Stored records:

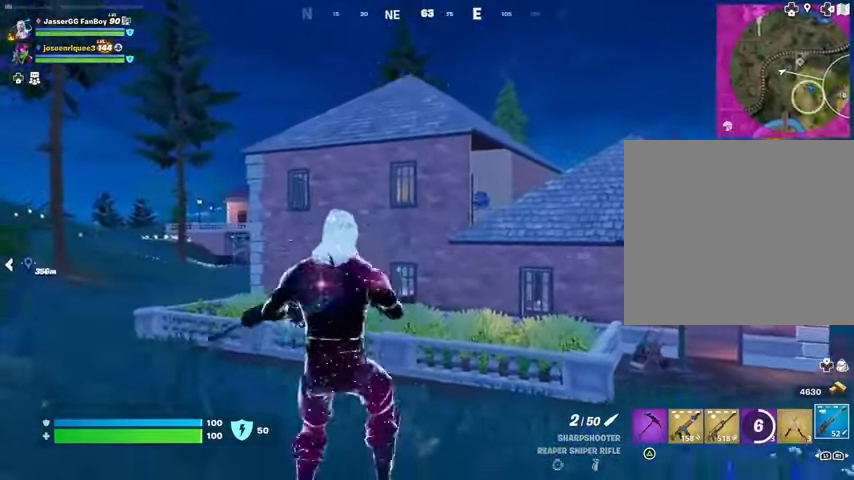
Gameplay with a controller (PlayStation layout); each line is a JSON object with the inputs held at the frame after it (dt_ms = milliseconds from this image to that frame). "events" lists button and stick changes between this image and that frame as [ms after this image, input, new state], when the widget could be followed in between. Not read: L1.
{"dt_ms": 500, "buttons": ["L2"], "left_stick": "right", "right_stick": "center", "events": [[33, "left_stick", "down-right"], [200, "left_stick", "right"], [500, "L2", "down"]]}
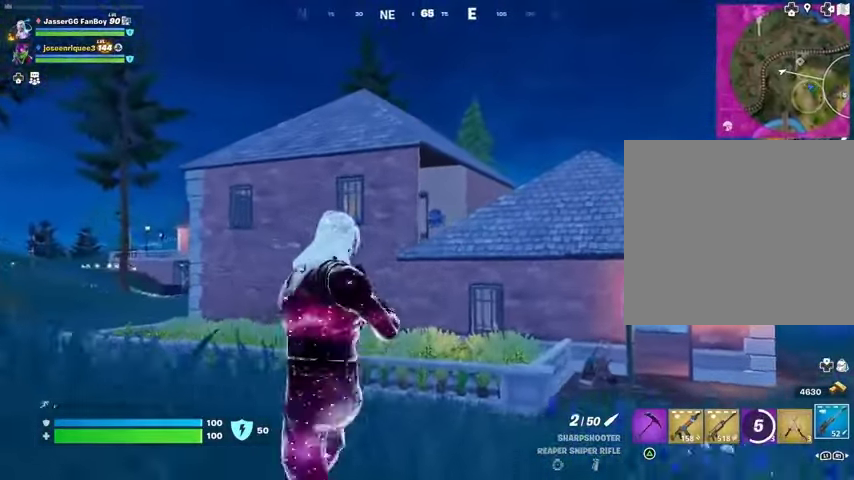
{"dt_ms": 500, "buttons": ["L2"], "left_stick": "center", "right_stick": "center", "events": [[333, "right_stick", "up"], [400, "left_stick", "center"], [433, "right_stick", "center"]]}
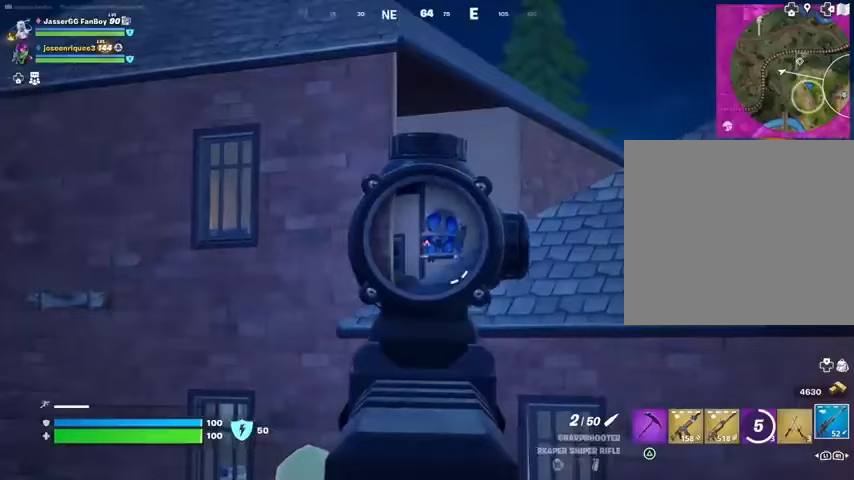
{"dt_ms": 500, "buttons": ["L2"], "left_stick": "right", "right_stick": "center"}
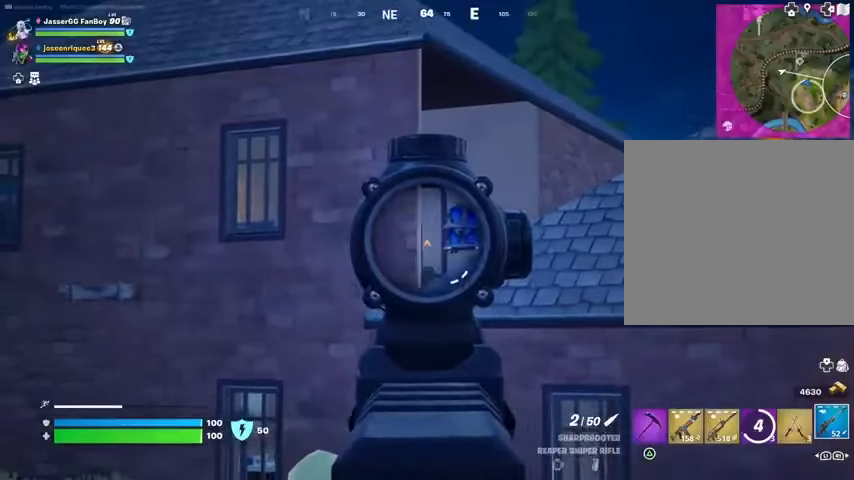
{"dt_ms": 500, "buttons": ["L2"], "left_stick": "down-right", "right_stick": "center", "events": [[67, "left_stick", "center"], [467, "left_stick", "down-right"]]}
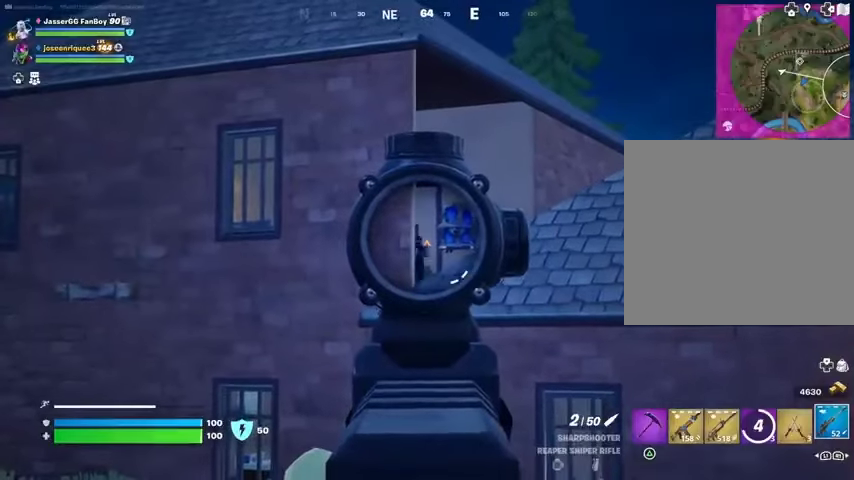
{"dt_ms": 500, "buttons": ["L2"], "left_stick": "center", "right_stick": "center", "events": [[33, "left_stick", "center"]]}
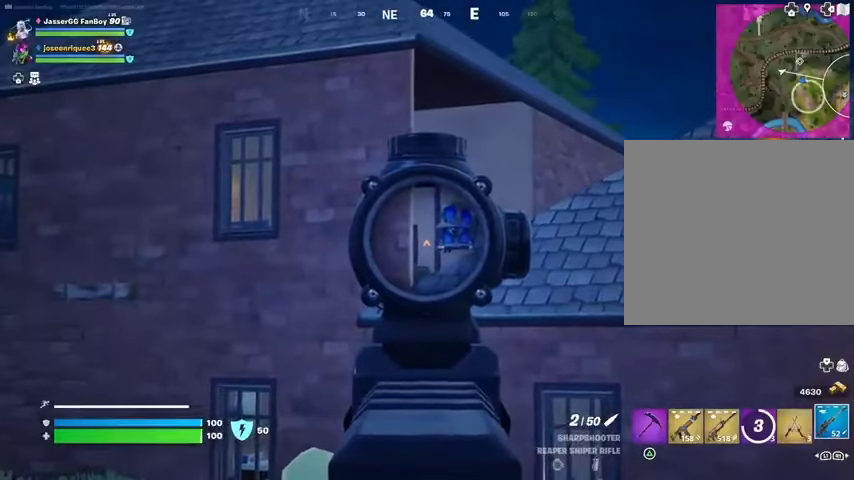
{"dt_ms": 500, "buttons": ["L2"], "left_stick": "center", "right_stick": "center", "events": []}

= Task to complete =
The number of lines in the entries holding the word "events" is what is needed. Supply that number only.

= Solved problem =
6